Le sacrifice eucharistie . Etude du Père Emmanuel

publié dans la doctrine catholique le 19 novembre 2020


Avec ce numéro de Fidélité Catholique, nous poursuivons l’étude de la Sainte messe tridentine. Après Mysterium Fidei, nous l’envisageons sous un plan différent, plus didactique, avec le Père Emmanuel, paru sous forme d’articles dans le Bulletin de Notre Dame de la Sainte Espérance de mars 1880 à février 1881 et reproduits dans le Sel de la Terre n°18 de 1996.

« Celui qui contemplerait le mystère de nos autels avec ces yeux illuminés du cœur dont parle l’Apôtre serait sans doute ravi hors de lui-même. Il verrait un fleuve de grâces jaillir continuellement de ce trône de l’agneau sans tache, et apporter aux infidèles la grâce de la foi, aux pécheurs la grâce de la pénitence, aux justes la grâce de la persévérance. Il verrait Jésus entretenir dans les âmes qui communient bien une vive flamme de prière, d’adoration et d’amour qui les maintient en une étroite communion entre elles et avec Lui. Et il comprendrait comment l’autel, comment le tabernacle est le foyer de la rédemption des hommes.

« Ce foyer restera allumé jusqu’à la consommation des âges. L’Antéchrist lui- même ne parviendra pas à l’éteindre, malgré toute sa rage ; et les élus des derniers temps y puiseront une force invincible pour lui résister. Telle est la grande consolation des enfants de Dieu. « Je suis avec vous, dit Notre Seigneur, jusqu’à la consommation des siècles. » Oui, Seigneur Jésus, demeurez avec

nous, car il se fait nuit. Mane nobiscum, Domine, quoniam advesperascit. (Quatrième partie, conclusion). »

Ces lignes ont été écrites environ un siècle avant la nouvelle messe. Le père Emmanuel prévoyait que Satan chercherait à faire disparaître le sacrifice de l’Alliance nouvelle et éternelle. Dans cette étude, fondée sur la Tradition des Pères et une véritable science liturgique, il apporte de belles lumières sur le sacrifice eucharistique.

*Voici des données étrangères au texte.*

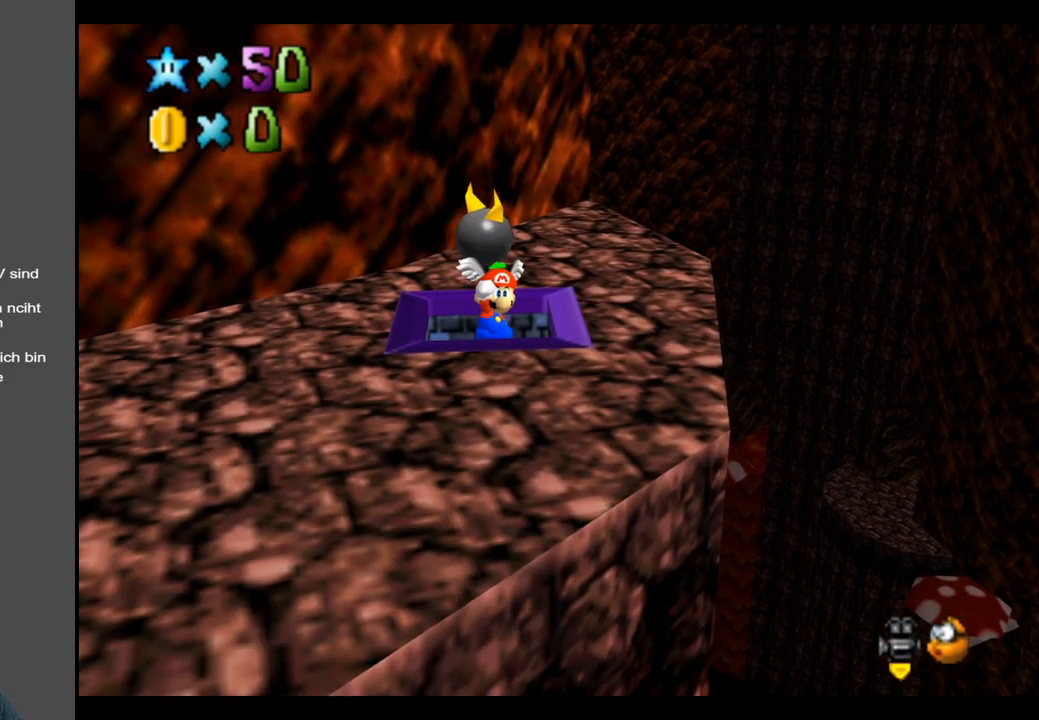
{"buttons": [], "left_stick": "center", "right_stick": "center", "events": [[167, "left_stick", "center"]]}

« Ce sacrifice est le mystère de la foi, mysterium fidei, écrit le père Emmanuel. Il demande à être enseigné avant que d’être célébré, et il n’est bien goûté que s’il a été bien compris. » On n’aime que ce qu’on connaît et on ne défend que ce qu’on aime. Pour rester fidèle à la messe catholique, il faut d’abord avoir découvert les richesses du mystère de la foi. Sans cet attachement, fondé sur la foi et la charité, un catholique, prêtre ou laïc, sera toujours en danger de trahir dans le combat pour la messe. L’abandon de la messe traditionnelle dans presque toute l’Église en 1969 vint en grande partie de l’ignorance de la nature du saint sacrifice et de la signification de ses rites.

Le Sel de la terre

Le Sacrifice Eucharistique I

Qu’est-ce qu’un sacrifice ?

Le sacrifice est proprement un acte de religion qui consiste à détruire, au

moins d’une certaine manière, une chose en l’honneur de Dieu. Il n’y a

point de signe qui soit plus convenable pour exprimer le souverain domaine

de Dieu sur la créature. Et, par suite, le sacrifice est l’acte par excellence du culte divin.

Le sacrifice diffère de la simple oblation, qui consiste à offrir à Dieu une chose quelconque lui appartenant. A la rigueur, l’oblation peut s’adresser à un homme, puisque Dieu lui-même a concédé à l’homme le domaine des choses extérieures. Le sacrifice, au contraire, qui atteint la chose offerte dans l’intime de son être, ne peut s’adresser qu’au Créateur et souverain Seigneur de toutes choses.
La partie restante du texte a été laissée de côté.